Written by: Rabbi Mordechai Raizman
Two for One
In this week’s Torah portion, Mishpatim, we find many detailed laws regarding moral and ethical behavior between our fellow human beings and ourselves. One of these mitzvos relates to the sensitivity that one has to have for orphans and widows. The Torah states, “Every widow and orphan, one should not pain them.” In the next verse it continues, “Im aneh saaneh oso” (If one does pain him) G-d will listen to their cries. The Klei Yakar (commentator from the 1700’s) asks why the redundancy of aneh saaneh. Wouldn’t it be sufficient to say it once? Secondly, the word oso means him. Why is that said in a singular vein when we are referring to orphans in general? Wouldn’t it be better to say if one pains them?

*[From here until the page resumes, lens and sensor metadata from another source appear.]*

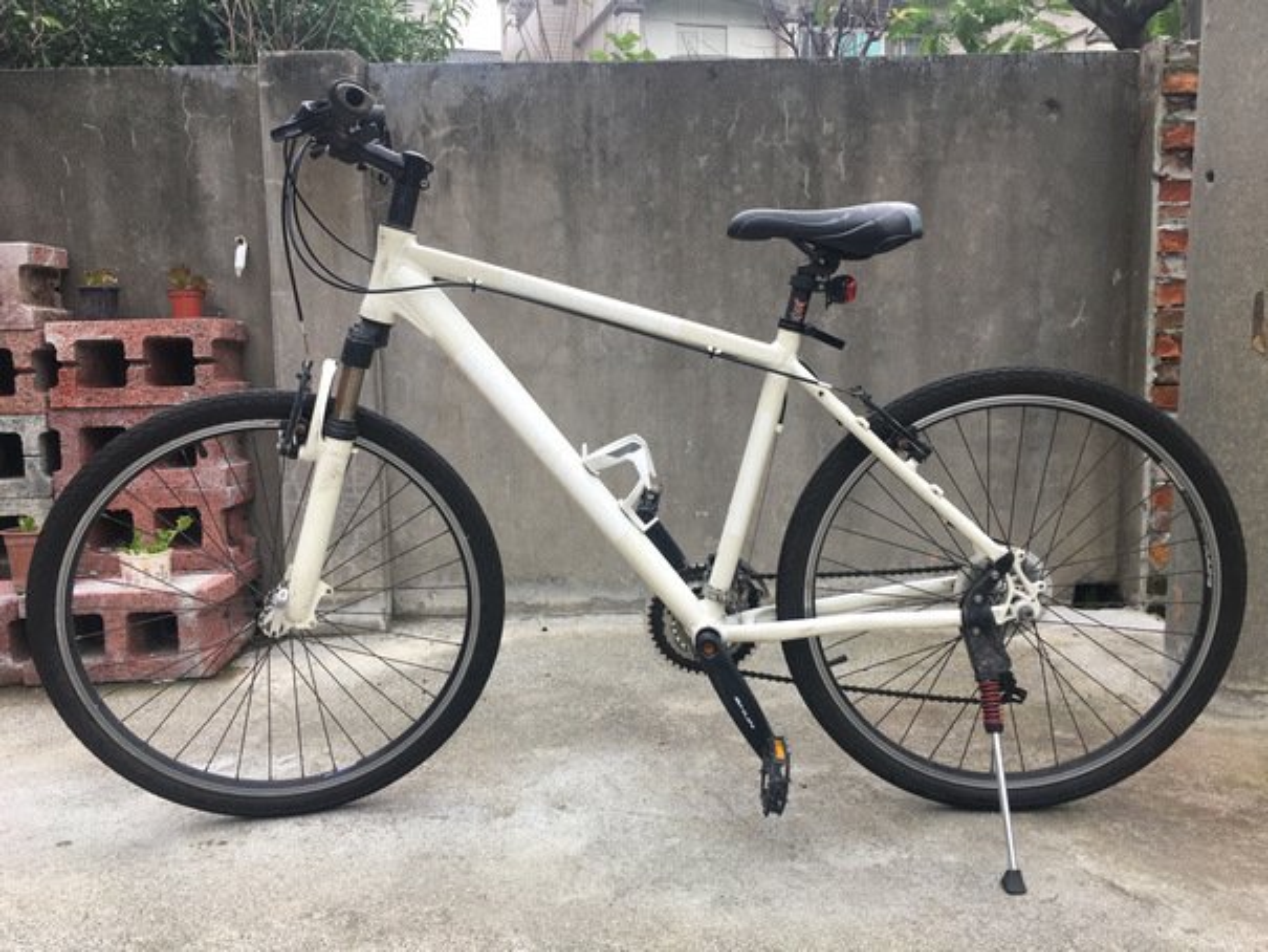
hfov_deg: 61.6
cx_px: 634
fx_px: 1062
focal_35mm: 29
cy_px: 476
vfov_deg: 48.2
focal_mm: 4.15
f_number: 2.2
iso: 32
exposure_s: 1/120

The repetitive use of oso is teaching us a powerful lesson about the effects of our actions. One may think when one is being insensitive to the needs of an orphan or a widow it is only effecting that one person. G-d is telling us that He listens to their cries. We are affecting Him as well. G-d takes a special interest in those that are downtrodden and can be taken advantage of. He is hearing their pleas and cries. The Torah is stressing the effects that we are having on G-d as well. Therefore, mistreating those that are already in pain creates a double pain.
In every community we come across people in these situations. It is our obligation to heighten our sensitivity towards them to give them the strength to carry on.